**ABOUT THIS TASK**
Set each line of the material below down word for word, from the first through the line that holds "left wrist: (68, 248)", but not the pictures.
....
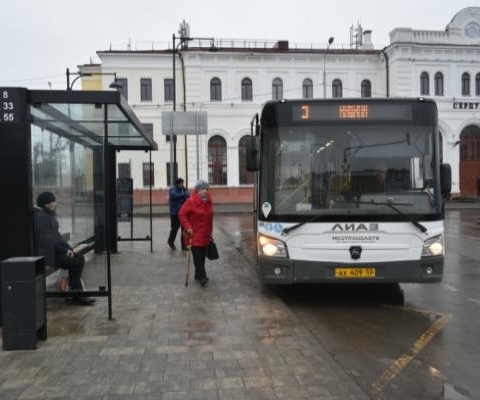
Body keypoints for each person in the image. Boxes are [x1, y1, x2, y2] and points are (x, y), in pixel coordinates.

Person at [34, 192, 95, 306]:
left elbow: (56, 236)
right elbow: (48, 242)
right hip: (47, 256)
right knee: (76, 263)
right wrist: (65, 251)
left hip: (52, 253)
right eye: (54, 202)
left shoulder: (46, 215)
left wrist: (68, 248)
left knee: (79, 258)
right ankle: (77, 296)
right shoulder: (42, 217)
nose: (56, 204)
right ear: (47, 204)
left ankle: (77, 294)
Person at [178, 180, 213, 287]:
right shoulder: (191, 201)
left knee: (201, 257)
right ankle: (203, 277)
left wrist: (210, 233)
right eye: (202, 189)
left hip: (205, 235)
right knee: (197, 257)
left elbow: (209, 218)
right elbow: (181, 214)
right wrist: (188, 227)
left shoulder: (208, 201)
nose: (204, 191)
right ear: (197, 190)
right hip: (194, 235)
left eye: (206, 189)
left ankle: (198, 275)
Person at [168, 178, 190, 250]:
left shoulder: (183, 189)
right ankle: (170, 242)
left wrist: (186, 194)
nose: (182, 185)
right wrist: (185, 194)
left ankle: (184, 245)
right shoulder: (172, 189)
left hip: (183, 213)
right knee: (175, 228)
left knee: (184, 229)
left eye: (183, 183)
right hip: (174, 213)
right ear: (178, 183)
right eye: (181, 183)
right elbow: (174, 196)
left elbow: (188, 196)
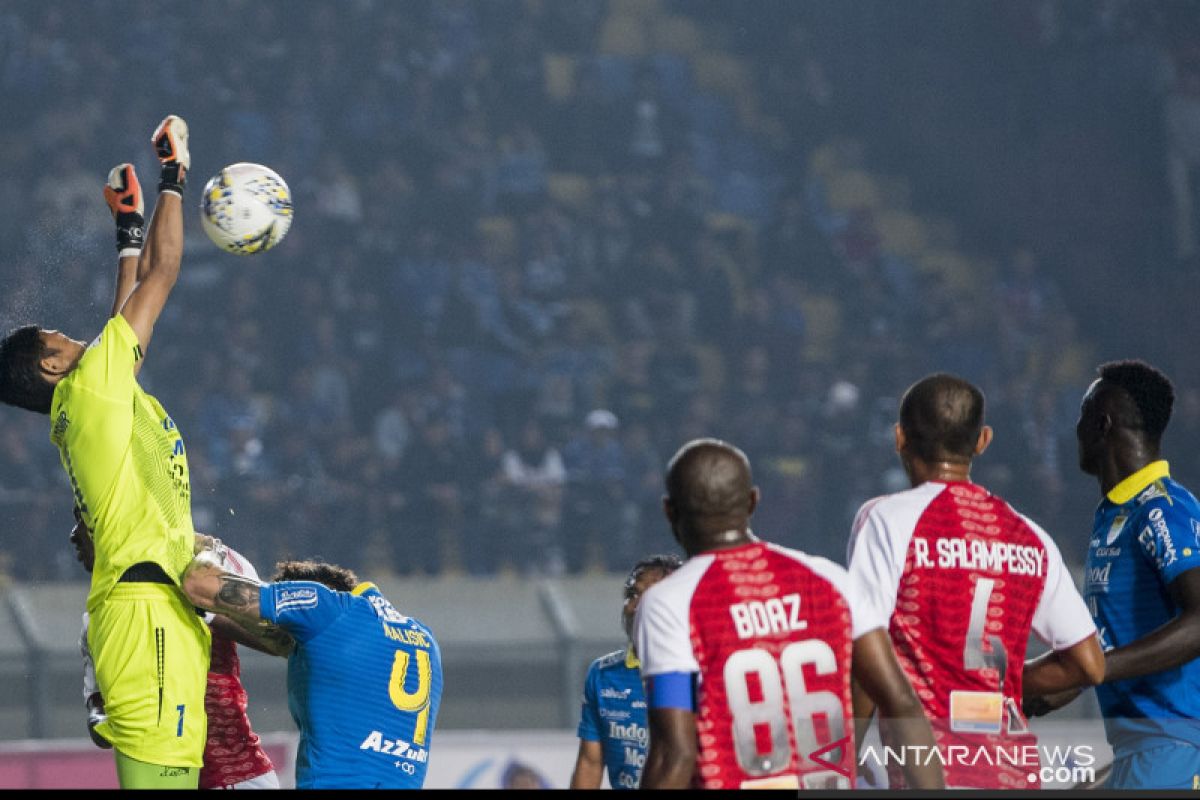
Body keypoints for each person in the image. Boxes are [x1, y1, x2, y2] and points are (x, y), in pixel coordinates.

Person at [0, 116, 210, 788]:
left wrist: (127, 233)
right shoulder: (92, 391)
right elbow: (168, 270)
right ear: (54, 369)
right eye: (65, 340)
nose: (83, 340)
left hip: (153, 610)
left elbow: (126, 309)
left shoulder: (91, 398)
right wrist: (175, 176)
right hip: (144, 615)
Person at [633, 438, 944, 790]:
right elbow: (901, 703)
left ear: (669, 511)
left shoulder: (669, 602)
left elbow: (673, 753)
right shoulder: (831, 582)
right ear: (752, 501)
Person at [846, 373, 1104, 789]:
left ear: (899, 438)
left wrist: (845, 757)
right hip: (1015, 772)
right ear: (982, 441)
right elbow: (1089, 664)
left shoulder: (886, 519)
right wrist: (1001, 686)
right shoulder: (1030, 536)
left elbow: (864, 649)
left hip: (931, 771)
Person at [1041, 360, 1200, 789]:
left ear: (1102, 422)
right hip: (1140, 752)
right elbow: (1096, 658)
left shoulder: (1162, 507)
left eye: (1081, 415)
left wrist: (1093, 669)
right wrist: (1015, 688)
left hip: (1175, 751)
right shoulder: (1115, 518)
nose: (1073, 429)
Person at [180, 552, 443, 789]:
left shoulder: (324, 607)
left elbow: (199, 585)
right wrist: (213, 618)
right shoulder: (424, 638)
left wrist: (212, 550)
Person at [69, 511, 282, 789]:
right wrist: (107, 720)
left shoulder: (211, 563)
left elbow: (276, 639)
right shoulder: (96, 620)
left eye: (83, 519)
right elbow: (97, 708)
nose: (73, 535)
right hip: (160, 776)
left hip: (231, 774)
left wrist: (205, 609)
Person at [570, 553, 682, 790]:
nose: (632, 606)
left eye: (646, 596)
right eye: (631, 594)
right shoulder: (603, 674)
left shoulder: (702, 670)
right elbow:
....
**TASK SOLUTION**
Body keypoints for each person in the image. Boxes are [x1, y1, x2, y2] and points are (x, y), in pixel coordinates.

Person at [34, 192, 95, 306]:
left elbow: (56, 236)
right elbow: (48, 242)
right hip: (47, 256)
right knee: (76, 263)
right wrist: (65, 251)
left hip: (52, 253)
right eye: (54, 202)
left shoulder: (46, 215)
left wrist: (68, 248)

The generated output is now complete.